Another Ohio Appellate Court recently examined "enterprise" post-Boyle. The Court in State v. Franklin, 201 l-Ohio-6802 (2d Dist. 2011) stated:
The Supreme Court separated its inquiry into three parts - whether the association must have a structure; whether the structure must be "ascertainable"; and whether the structure must go beyond what is inherent in the pattern of racketeering activity in which its members engage. Id. at 2244. The Court first concluded that an association must have at least three structural features: "a purpose, relationships among those associated with the enterprise, and longevity sufficient to permit these associates to pursue the enterprise's purposes." Id. Next, the Court held that the word "ascertainable" was redundant and potentially misleading, because each element of any crime must be "ascertainable" in order for the jury to find that the element has been proven beyond a reasonable doubt. Id.
Regarding the last part of the inquiry, the Supreme Court reiterated its holding in Turkette that "the existence of an enterprise is a separate element that must be proved." Id. The Court stressed, as it had in Turkette, that "the existence of an enterprise is an element distinct from the pattern of racketeering activity and 'proof of one does not necessarily establish the other."' Id. at 2245, quoting Turkette, 452 U.S. at 583.
The Court did reject the petitioner's argument that an association-in-fact enterprise must have structural attributes like a structural hierarchy, chain of command, membership dues, an internal discipline mechanism, and so forth.
The Courts in Herakovic, supra, and Morrow, supra concluded that courts require one of the following be specifically pled to establish an "association in fact" enterprise: 1) an ongoing organization with a commonality of purpose or a guiding mechanism to direct the organization; 2) a continuing unit with an ascertainable structure; or 3) an organization structure distinct from the pattern of predicate acts.

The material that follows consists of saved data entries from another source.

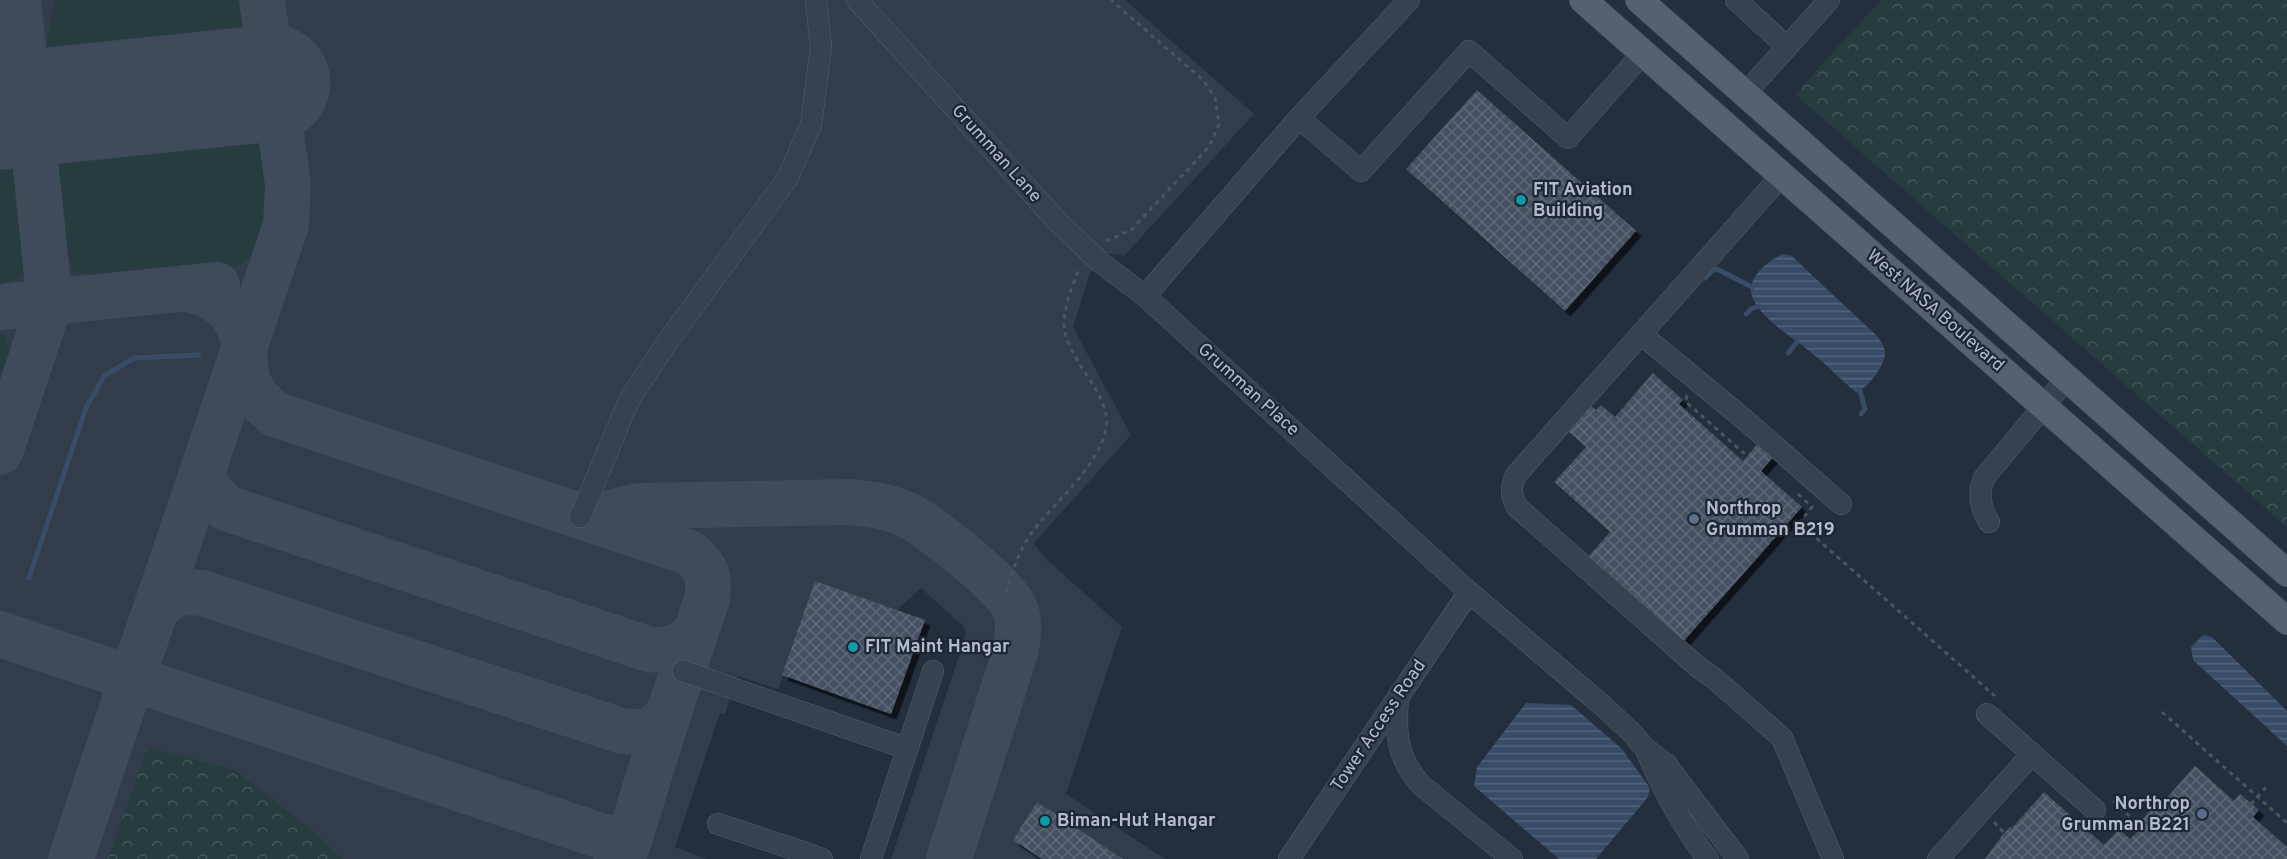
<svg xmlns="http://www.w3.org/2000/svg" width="2287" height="859" font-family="Overpass,sans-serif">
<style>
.airport{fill:#323c4b}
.green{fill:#263c3f}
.forest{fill:url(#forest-crowns)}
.water{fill:url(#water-rules)}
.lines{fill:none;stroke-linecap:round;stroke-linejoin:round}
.stream{stroke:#394c67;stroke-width:5}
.taxiway{stroke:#3f4a5a;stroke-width:46}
.runway{stroke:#3f4a5a;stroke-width:117}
.building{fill:url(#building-cross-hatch);filter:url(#shadow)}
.minor-casing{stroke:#565f6c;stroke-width:22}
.major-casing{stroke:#414a57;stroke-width:28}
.path{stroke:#44595c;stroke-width:3;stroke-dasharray:4.5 4.5;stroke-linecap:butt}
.minor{stroke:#38414e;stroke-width:21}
.major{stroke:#56606e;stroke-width:27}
.culture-dot{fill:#0f9aa8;stroke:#1d2633;stroke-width:2}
.service-dot{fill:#5c6f8a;stroke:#1d2633;stroke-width:2}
.labels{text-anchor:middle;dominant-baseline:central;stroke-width:4.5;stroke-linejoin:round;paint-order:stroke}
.street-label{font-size:18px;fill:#b4bcc9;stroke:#1d2633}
.poi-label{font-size:18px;font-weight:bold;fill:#b4bcc9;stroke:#1d2633;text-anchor:start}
</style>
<defs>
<pattern id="forest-crowns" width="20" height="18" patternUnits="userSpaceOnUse" patternTransform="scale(1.5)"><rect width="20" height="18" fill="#263c3f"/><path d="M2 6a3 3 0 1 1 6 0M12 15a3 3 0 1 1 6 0" fill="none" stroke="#435659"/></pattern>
<pattern id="water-rules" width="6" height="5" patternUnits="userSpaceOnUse" patternTransform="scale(1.5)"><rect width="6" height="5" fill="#394c67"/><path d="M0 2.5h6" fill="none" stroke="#53647b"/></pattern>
<pattern id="building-cross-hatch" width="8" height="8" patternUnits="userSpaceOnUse" patternTransform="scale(1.5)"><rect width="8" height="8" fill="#455162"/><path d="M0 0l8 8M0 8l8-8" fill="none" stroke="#5d6877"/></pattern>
<filter id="shadow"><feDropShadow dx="5.5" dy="5.5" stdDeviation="0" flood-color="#0009"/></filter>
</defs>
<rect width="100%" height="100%" fill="#242f3e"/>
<path class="airport" d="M 0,0 L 1125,0 L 1254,114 L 1124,256 L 1107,253 L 1090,273 L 1073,327 L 1131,435 L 1034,543 L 1043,556 L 1122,627 L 1066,794 L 1165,859 L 891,859 L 966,635 L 964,627 L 921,588 L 897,610 L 925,620 L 891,714 L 783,675 L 778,689 L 737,676 L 725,714 L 720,713 L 675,847 L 707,859 L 0,859 Z"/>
<g class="green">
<path d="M 55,0 L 247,0 C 250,27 242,47 217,59 L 54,76 L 50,74 C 42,50 51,24 55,0 Z"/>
<path d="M 220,119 C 235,119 248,121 258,132 C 274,149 272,220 263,241 C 257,256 242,265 228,269 L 116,278 L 74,272 L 58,233 L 51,169 L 58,135 Z"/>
<path d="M 9,140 L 24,175 L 29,237 L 22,276 L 0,285 L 0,141 Z"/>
<path d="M 0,332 C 17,346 6,380 0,398 Z"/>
</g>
<g class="forest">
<path d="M 1881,0 L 2287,0 L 2287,527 L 1795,94 Z"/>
<path d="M 148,747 L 235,770 L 319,836 L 342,859 L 108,859 Z"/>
</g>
<g class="water">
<path d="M 1783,254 L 1792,256 L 1799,263 L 1877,336 C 1881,341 1885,347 1885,354 C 1884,367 1867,389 1856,392 L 1844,382 C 1834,373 1824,362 1813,354 C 1795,339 1759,318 1752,296 C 1746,277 1769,260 1783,254 Z"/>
<path d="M 2203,635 L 2212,637 L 2287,711 L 2287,746 L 2193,660 L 2191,647 Z"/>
<path d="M 1526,703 L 1571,705 L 1622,749 L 1650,788 L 1648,797 L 1596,859 L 1559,859 L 1474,786 L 1477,767 Z"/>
</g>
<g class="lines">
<g class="stream">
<path d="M 1705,278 L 1714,269 L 1719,270 L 1752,287"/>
<path d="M 1746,314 L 1751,309 L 1759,306"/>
<path d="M 1788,353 L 1797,342"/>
<path d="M 1860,391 L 1865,409 L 1861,414"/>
<path d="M 29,578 L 86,408 L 104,376 L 134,358 L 199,355"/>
</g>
<g class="taxiway">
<path d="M 185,288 C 212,294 236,307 242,336 C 245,349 244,364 247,378 C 251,394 263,404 275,414 L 690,553 C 707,569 710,575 707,599 L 669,712 L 623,859"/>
<path d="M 0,307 L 217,285"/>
<path d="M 0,452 L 50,302 L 18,0"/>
<path d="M 203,469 L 205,486 L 226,508 L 648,649 C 670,652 682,647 696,631"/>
<path d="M 587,517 C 605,516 622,509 640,506 L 849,502 C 869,504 889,506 907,515 C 931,526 1004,585 1014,607 C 1021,621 1018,638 1015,653 L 949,859"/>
<path d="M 155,612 C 167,595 181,590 202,593 L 622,731 C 646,734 655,732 669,712"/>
<path d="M 0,634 L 604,837 C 612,844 618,848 619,859"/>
<path d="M 71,859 L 286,225 L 288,184 L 262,0"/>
</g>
<path class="runway" d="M 0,111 L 272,83"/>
</g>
<g class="building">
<path d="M 1477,90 L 1636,231 L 1565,311 L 1406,169 Z"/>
<path d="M 1653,373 L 1683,400 L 1679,404 L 1743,461 L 1760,441 L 1775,455 L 1761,471 L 1802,507 L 1682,643 L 1586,559 L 1610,532 L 1554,482 L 1586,447 L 1568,431 L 1591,406 L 1596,410 L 1601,405 L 1615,417 Z"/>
<path d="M 815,581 L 925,620 L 891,714 L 782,675 Z"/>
<path d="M 2195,766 L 2234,801 L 2240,794 L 2259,810 L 2253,817 L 2287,847 L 2287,859 L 1985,859 L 2004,833 L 2010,827 L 2012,828 L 2044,792 L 2104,845 L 2119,829 L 2130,839 L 2136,833 L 2133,830 L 2155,805 L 2158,808 Z"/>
<path d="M 1037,802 L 1123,859 L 1042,859 L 1013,840 Z"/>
</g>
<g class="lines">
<defs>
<g id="minor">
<path d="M 857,0 L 1057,221 L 1100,262 L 1145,296 L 1469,592 L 1602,705 L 1631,732 L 1646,749 L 1666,764 L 1738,859"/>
<path d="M 1736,0 L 1787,47"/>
<path d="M 1745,94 L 1829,0"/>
<path d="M 1299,118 L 1361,171 L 1469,51 L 1568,138 L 1643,53"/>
<path d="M 1782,175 L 1516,475 C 1511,487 1510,495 1517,507 L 1698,667 L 1715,679 L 1782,738 L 1833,859"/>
<path d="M 1145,296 L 1299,118 L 1409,0"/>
<path d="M 1641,334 L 1745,420 L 1841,504"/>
<path d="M 580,517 L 629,400 L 668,341 L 787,179 L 811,125 L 821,47 L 816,0"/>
<path d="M 1989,522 C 1980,508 1978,493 1984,478 L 2067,378"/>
<path d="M 683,671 L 908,749"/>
<path d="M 1398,699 C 1395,734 1397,758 1421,785 L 1512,859"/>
<path d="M 1987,714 L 2095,810"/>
<path d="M 1646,750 C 1663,790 1682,826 1708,859"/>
<path d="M 718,824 L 803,852 L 801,859"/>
<path d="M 803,852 L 822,859"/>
<path d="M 871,859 L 933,671"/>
<path d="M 1289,859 L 1469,592"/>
<path d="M 1938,859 L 2032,754"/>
</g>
<g id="major">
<path d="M 1583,0 L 2287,621"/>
<path d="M 1639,0 L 2287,573"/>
</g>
</defs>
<use href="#minor" class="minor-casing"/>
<use href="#major" class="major-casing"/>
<g class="path">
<path d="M 1106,241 L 1131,230 L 1209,147 L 1219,124 L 1215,98 L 1203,80 L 1111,0"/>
<path d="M 1687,395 L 1686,402 L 1747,456"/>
<path d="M 1798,494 L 1812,507 L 1799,523 L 1995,696"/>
<path d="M 1006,593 C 1012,574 1017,555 1028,538 C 1050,505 1101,466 1106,427 C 1111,391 1063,358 1064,322 C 1065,304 1072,286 1079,269"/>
<path d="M 2162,712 L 2287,823"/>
<path d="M 2113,801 L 2138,824"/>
<path d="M 2251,804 L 2269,784"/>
<path d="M 1994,822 L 2004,833"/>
</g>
<use href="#minor" class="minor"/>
<use href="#major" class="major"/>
</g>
<g class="culture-dot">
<circle cx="1521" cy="200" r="6"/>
<circle cx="853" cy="647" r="6"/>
<circle cx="1045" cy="821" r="6"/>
</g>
<g class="service-dot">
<circle cx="1694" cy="519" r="6"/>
<circle cx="2202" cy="814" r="6"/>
</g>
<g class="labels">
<g class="street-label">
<text transform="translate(996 154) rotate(48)">Grumman Lane</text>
<text transform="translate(1935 311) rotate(41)">West NASA Boulevard</text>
<text transform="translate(1248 390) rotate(42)">Grumman Place</text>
<text transform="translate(1379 726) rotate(-56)">Tower Access Road</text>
</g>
<g class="poi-label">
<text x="1533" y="190">FIT Aviation<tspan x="1533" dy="21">Building</tspan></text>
<text x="1706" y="509">Northrop<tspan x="1706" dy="21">Grumman B219</tspan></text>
<text x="865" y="647">FIT Maint Hangar</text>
<text x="2190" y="804" text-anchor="end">Northrop<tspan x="2190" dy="21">Grumman B221</tspan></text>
<text x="1057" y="821">Biman-Hut Hangar</text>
</g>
</g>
</svg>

The Court finds that Plaintiff has failed to allege an "enterprise." Taking the allegations of the Complaint as true, there is no common purpose. Nor is there sufficient allegation of structure. Thus, Plaintiffs OCAA claim fails.
B, Civil Conspiracy
"To establish a claim for civil conspiracy, a plaintiff must prove (1) a malicious combination (2) involving two or more persons, (3) causing injury to person or property, and (4) the existence of an unlawful act independent from the conspiracy itself." James v. Bob Ross Buick, Inc., 167 Ohio App.3d 338, 345 (2
In addition, '"[a] civil conspiracy claim requires an underlying tortious act that causes an injury. Thus, if there is no underlying tortious act, there is no actionable civil conspiracy claim.'" Doane v. Givaudan Flavors Corp., 184 Ohio App.3d 26, 37 (1
Taking the allegations of the Complaint as true, Plaintiff has stated a claim for civil conspiracy. It has alleged a malicious combination between Fifth Third employees and Eastern Livestock to permit check kiting to injure a third person. It has set forth facts as to each element.
III. CONCLUSION
Fifth Third's motion is granted in part and Plaintiffs Ohio civil RICO claim is dismissed. The motion is denied as to the civil conspiracy claim.